Pour paraphraser Alexandre Vialatte — qui, lui, parlait de la femme —, on pourrait dire du sophisme qu’il «remonte à la plus haute Antiquité». Il doit bien être aussi vieux que la parole.

Il connaît cependant depuis quelque temps une belle carrière québécoise. Tout un chacun parle aujourd’hui de lui.

Une raison de cette omniprésence est peut-être à chercher du côté des interventions radiophoniques du philosophe Normand Baillargeon. Au micro de l’émission Dessine-moi un dimanche, animée par Franco Nuovo sur les ondes de Radio-Canada, Baillargeon, de semaine en semaine, s’est mis à la chasse au sophisme dans l’actualité québécoise. Les autres collaborateurs de l’émission lui ont emboîté le pas, puis les auditeurs, qui se sont mis à lui envoyer leurs suggestions.
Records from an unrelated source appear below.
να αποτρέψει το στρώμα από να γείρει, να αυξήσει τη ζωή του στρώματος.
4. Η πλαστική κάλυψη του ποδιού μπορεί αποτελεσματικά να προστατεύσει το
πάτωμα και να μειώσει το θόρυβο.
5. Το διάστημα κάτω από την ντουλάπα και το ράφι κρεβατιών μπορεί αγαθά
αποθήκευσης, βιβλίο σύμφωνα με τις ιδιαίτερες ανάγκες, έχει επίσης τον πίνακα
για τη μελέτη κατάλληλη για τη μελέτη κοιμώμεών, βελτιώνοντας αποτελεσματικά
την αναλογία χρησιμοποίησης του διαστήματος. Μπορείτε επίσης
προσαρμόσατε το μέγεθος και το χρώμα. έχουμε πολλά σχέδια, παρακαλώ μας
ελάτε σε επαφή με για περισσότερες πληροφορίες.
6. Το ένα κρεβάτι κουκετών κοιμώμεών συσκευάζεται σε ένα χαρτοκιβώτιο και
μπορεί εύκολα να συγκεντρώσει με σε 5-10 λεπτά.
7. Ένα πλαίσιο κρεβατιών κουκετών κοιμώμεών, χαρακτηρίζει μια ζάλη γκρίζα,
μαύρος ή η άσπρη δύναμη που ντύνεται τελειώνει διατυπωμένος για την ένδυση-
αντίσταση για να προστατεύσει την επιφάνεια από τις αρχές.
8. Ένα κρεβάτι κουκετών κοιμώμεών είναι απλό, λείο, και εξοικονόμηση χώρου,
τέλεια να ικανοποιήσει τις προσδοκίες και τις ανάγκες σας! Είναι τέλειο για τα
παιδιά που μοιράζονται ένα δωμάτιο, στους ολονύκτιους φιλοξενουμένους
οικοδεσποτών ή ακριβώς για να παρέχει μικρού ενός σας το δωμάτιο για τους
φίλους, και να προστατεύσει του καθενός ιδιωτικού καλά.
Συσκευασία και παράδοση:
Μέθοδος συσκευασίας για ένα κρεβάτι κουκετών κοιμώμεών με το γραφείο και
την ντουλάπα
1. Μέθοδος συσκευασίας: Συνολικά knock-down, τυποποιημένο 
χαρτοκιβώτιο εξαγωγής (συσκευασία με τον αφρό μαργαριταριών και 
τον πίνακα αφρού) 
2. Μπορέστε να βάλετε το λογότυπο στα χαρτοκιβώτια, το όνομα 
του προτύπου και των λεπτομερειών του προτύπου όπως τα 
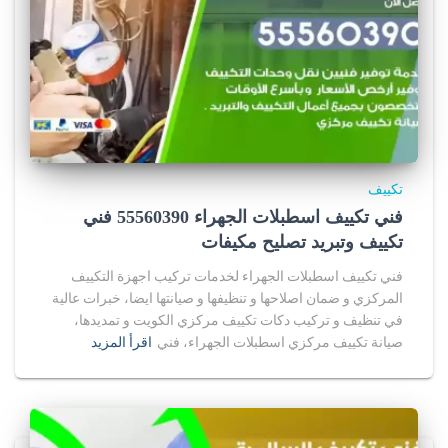
تكييف
فني تكييف اسطبلات الجهراء 55560390 فني
تكييف وتبريد تصليح مكيفات
فني تكييف اسطبلات الجهراء لخدمات تركيب اجهزة التكييف
المركزي و ضمان اصلاحها و تنظيفها و صيانتها ايضا، خبرات عالية
في تنظيف و تركيب دكات تكييف مركزي الكويت و تمديدها،
صيانة تكييف مركزي اسطبلات الجهراء، فني
اقرأ المزيد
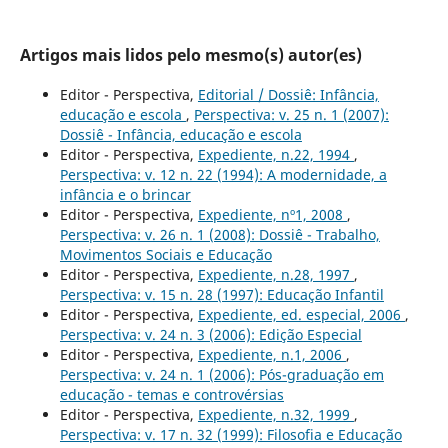
Artigos mais lidos pelo mesmo(s) autor(es)
Editor - Perspectiva,
Editorial / Dossiê: Infância,
educação e escola
,
Perspectiva: v. 25 n. 1 (2007):
Dossiê - Infância, educação e escola
Editor - Perspectiva,
Expediente, n.22, 1994
,
Perspectiva: v. 12 n. 22 (1994): A modernidade, a
infância e o brincar
Editor - Perspectiva,
Expediente, nº1, 2008
,
Perspectiva: v. 26 n. 1 (2008): Dossiê - Trabalho,
Movimentos Sociais e Educação
Editor - Perspectiva,
Expediente, n.28, 1997
,
Perspectiva: v. 15 n. 28 (1997): Educação Infantil
Editor - Perspectiva,
Expediente, ed. especial, 2006
,
Perspectiva: v. 24 n. 3 (2006): Edição Especial
Editor - Perspectiva,
Expediente, n.1, 2006
,
Perspectiva: v. 24 n. 1 (2006): Pós-graduação em
educação - temas e controvérsias
Editor - Perspectiva,
Expediente, n.32, 1999
,
Perspectiva: v. 17 n. 32 (1999): Filosofia e Educação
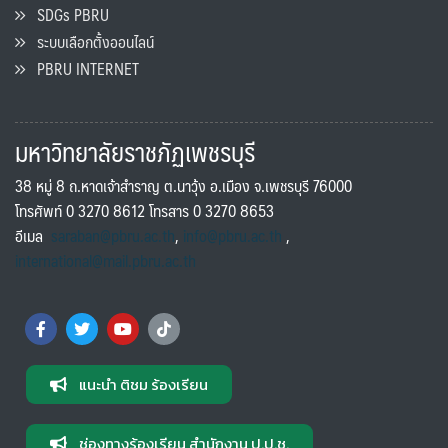
SDGs PBRU
ระบบเลือกตั้งออนไลน์
PBRU INTERNET
มหาวิทยาลัยราชภัฏเพชรบุรี
38 หมู่ 8 ถ.หาดเจ้าสำราญ ต.นาวุ้ง อ.เมือง จ.เพชรบุรี 76000
โทรศัพท์ 0 3270 8612 โทรสาร 0 3270 8653
อีเมล
saraban@pbru.ac.th
,
info@pbru.ac.th
,
international@mail.pbru.ac.th
แนะนำ ติชม ร้องเรียน
ช่องทางร้องเรียน สำนักงาน ป.ป.ช.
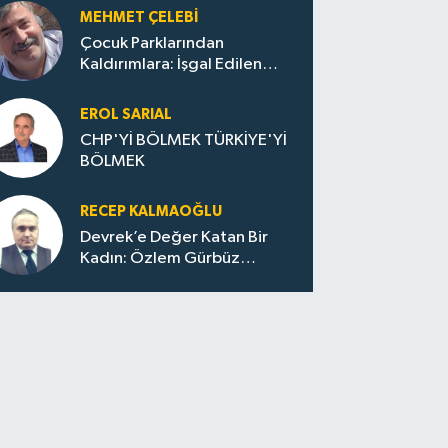
MEHMET ÇELEBI
Çocuk Parklarından
Kaldırımlara: İşgal Edilen
Huzur / Sokakta Sıfır Atık,
Evler Çöp Dolu
EROL SARIAL
CHP'Yİ BÖLMEK TÜRKİYE'Yİ
BÖLMEK
RECEP KALMAOĞLU
Devrek’e Değer Katan Bir
Kadın: Özlem Gürbüz
Ulupınar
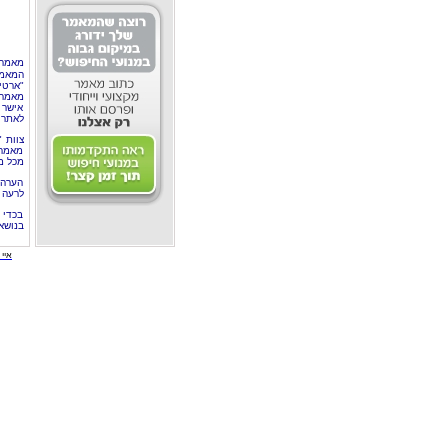
מאמר 
המאמר
"ארטי
מאמרי
אישר 
לאתר 
צוות 
מאמרי
מכל מ
הערה 
לרעה ב
בכדי 
בנושא
איי י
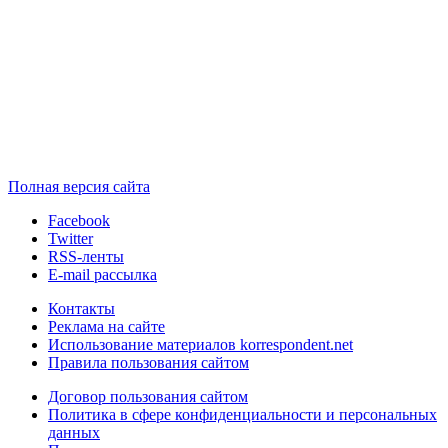
Полная версия сайта
Facebook
Twitter
RSS-ленты
E-mail рассылка
Контакты
Реклама на сайте
Использование материалов korrespondent.net
Правила пользования сайтом
Договор пользования сайтом
Политика в сфере конфиденциальности и персональных
данных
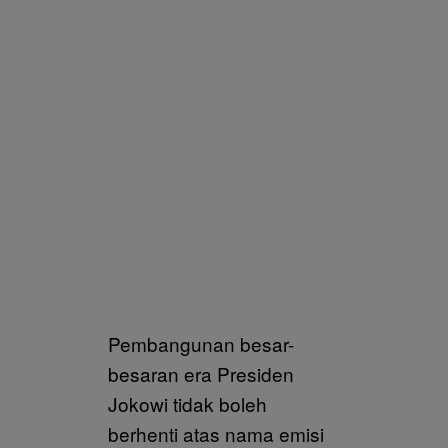
Pembangunan besar-
besaran era Presiden
Jokowi tidak boleh
berhenti atas nama emisi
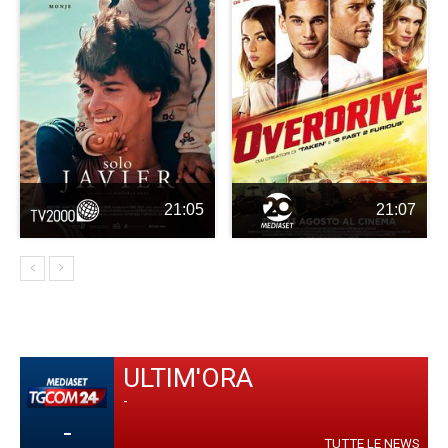
21:05
21:07
ULTIM'ORA
-
-
TUTTE LE NEWS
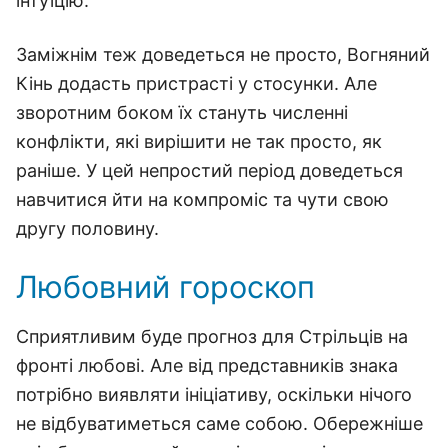
інтуїцію.
Заміжнім теж доведеться не просто, Вогняний
Кінь додасть пристрасті у стосунки. Але
зворотним боком їх стануть численні
конфлікти, які вирішити не так просто, як
раніше. У цей непростий період доведеться
навчитися йти на компроміс та чути свою
другу половину.
Любовний гороскоп
Сприятливим буде прогноз для Стрільців на
фронті любові. Але від представників знака
потрібно виявляти ініціативу, оскільки нічого
не відбуватиметься саме собою. Обережніше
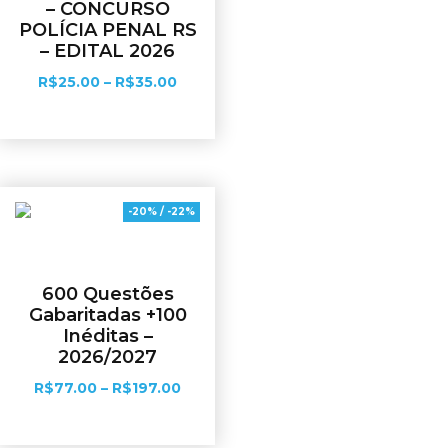
– CONCURSO
POLÍCIA PENAL RS
– EDITAL 2026
R$
25.00
–
R$
35.00
Ver opções
-20% / -22%
600 Questões
Gabaritadas +100
Inéditas –
2026/2027
R$
77.00
–
R$
197.00
Ver opções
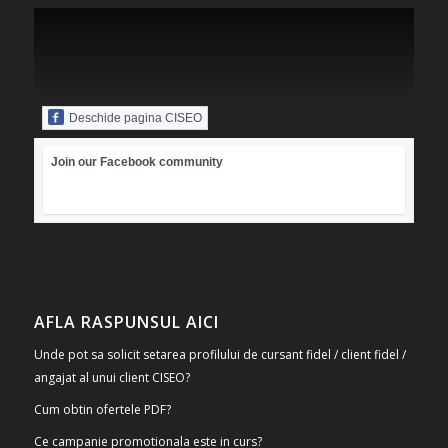
Deschide pagina CISEO
Join our Facebook community
AFLA RASPUNSUL AICI
Unde pot sa solicit setarea profilului de cursant fidel / client fidel /
angajat al unui client CISEO?
Cum obtin ofertele PDF?
Ce campanie promotionala este in curs?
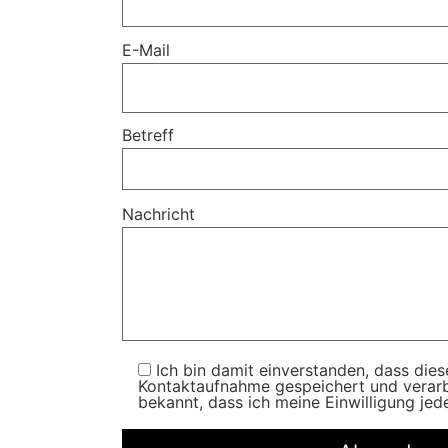
E-Mail
Betreff
Nachricht
Ich bin damit einverstanden, dass di
Kontaktaufnahme gespeichert und verarbe
bekannt, dass ich meine Einwilligung jed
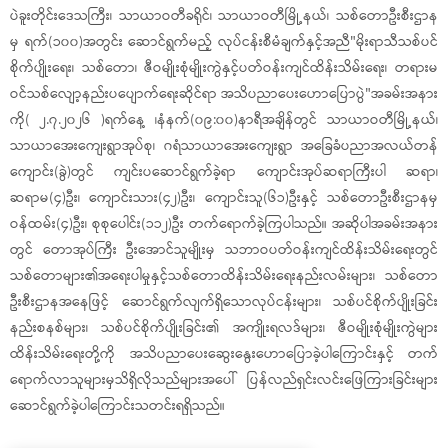
ပဲခူးတိုင်းဒေသကြီး၊ သာယာဝတီခရိုင်၊ သာယာဝတီမြို့နယ်၊ သစ်တောဦးစီးဌာန
မှ ရက်(၁၀၀)အတွင်း ဆောင်ရွက်မည့် လုပ်ငန်းစီမံချက်နှင့်အညီ"မိုးရာသီသစ်ပင်
စိုက်ပျိုးရေး၊ သစ်တော၊ ဇီဝမျိုးစုံမျိုးကွဲနှင့်ပတ်ဝန်းကျင်ထိန်းသိမ်းရေး၊ တရားမ
ဝင်သစ်လျော့နည်းပပျောက်ရေးဆိုင်ရာ အသိပညာပေးဟောပြောပွဲ"အခမ်းအနား
ကို( ၂.၇.၂၀၂၆ )ရက်နေ့ ၊နံနက်(၀၉:၀၀)နာရီအချိန်တွင် သာယာဝတီမြို့နယ်၊
သာယာ​အေးကျေးရွာအုပ်စု၊ ဂရံသာယာ​အေးကျေးရွာ ​အ​ခြေခံပညာအလယ်တန်
ကျောင်း(ခွဲ)တွင် ကျင်းပဆောင်ရွက်ခဲ့ရာ ​​ကျောင်းအုပ်ဆရာကြီးပါ ဆရာ၊
ဆရာမ(၄)ဦး၊ ​ကျောင်းသား(၄၂)ဦး၊ ​ကျောင်းသူ(၆၁)ဦးနှင့် သစ်တောဦးစီးဌာနမှ
ဝန်ထမ်း(၄)ဦး၊ စုစုပေါင်း(၁၁၂)ဦး တက်ရောက်ခဲ့ကြပါသည်။ ‎အဆိုပါအခမ်းအနား
တွင် တောအုပ်ကြီး ဦး​အောင်သူမျိုးမှ သဘာဝပတ်ဝန်းကျင်ထိန်းသိမ်းရေးတွင်
သစ်တောများ၏အရေးပါမှုနှင့်သစ်တောထိန်းသိမ်းရေးနည်းလမ်းများ၊ သစ်တော
ဦးစီးဌာနအနေဖြင့် ဆောင်ရွက်လျက်ရှိသောလုပ်ငန်းများ၊ သစ်ပင်စိုက်ပျိုးခြင်း
နည်းစနစ်များ၊ သစ်ပင်စိုက်ပျိုးခြင်း၏ အကျိုးရလဒ်များ၊ ဇီဝမျိုးစုံမျိုးကွဲများ
ထိန်းသိမ်းရေးတို့ကို အသိပညာပေးဆွေးနွေးဟောပြောခဲ့ပါကြောင်းနှင့် တက်
ရောက်လာသူများမှသိရှိလိုသည်များအပေါ် ပြန်လည်ရှင်းလင်းဖြေကြားခြင်းများ
ဆောင်ရွက်ခဲ့ပါကြောင်းသတင်းရရှိသည်။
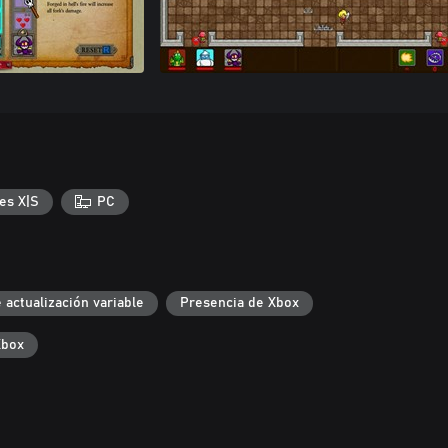
es X|S
PC
 actualización variable
Presencia de Xbox
Xbox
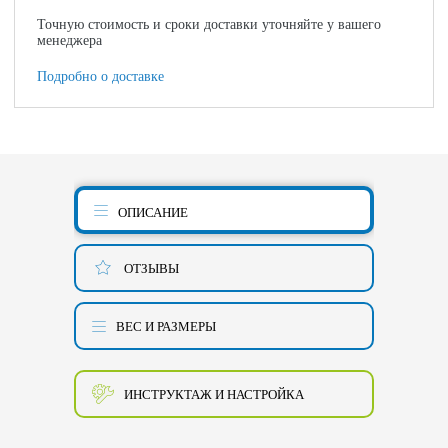
Точную стоимость и сроки доставки уточняйте у вашего
менеджера
Подробно о доставке
ОПИСАНИЕ
ОТЗЫВЫ
ВЕС И РАЗМЕРЫ
ИНСТРУКТАЖ И НАСТРОЙКА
Le meilleur sophisme présenté à l’émission valait à son auteur «La poutine d’or».

«La poutine d’or» de Radio-Canada
Stéphane Leclair remettant «La poutine d’or» à Normand Baillargeon le 8 juillet 2012.

(L’Oreille tendue a souvent fréquenté le studio de Dessine-moi un dimanche. En deux tentatives, elle a remporté une «poutine d’or». Malheureusement, aucune photo ne l’atteste.)

Pourquoi s’arrêter en si bon chemin ?

Essayant de décrire l’argumentation de l’omnicommentateur Richard Martineau, le site mauvaiseherbe.ca crée le «multisophisme» et le «métasophisme». À quand, dès lors, «La métapoutine d’or» ?

 

[Double complément du 2 décembre 2012]

Vous n’aimez pas «omnicommentateur» ? Essayez «toutologue». Le mot est de Guillaume Lamy dans C’est faux ! 50 idées déconstruites par des spécialistes (Québec, Septentrion, 2012; cité dans le Devoir, 1er-2 décembre 2012, p. F7).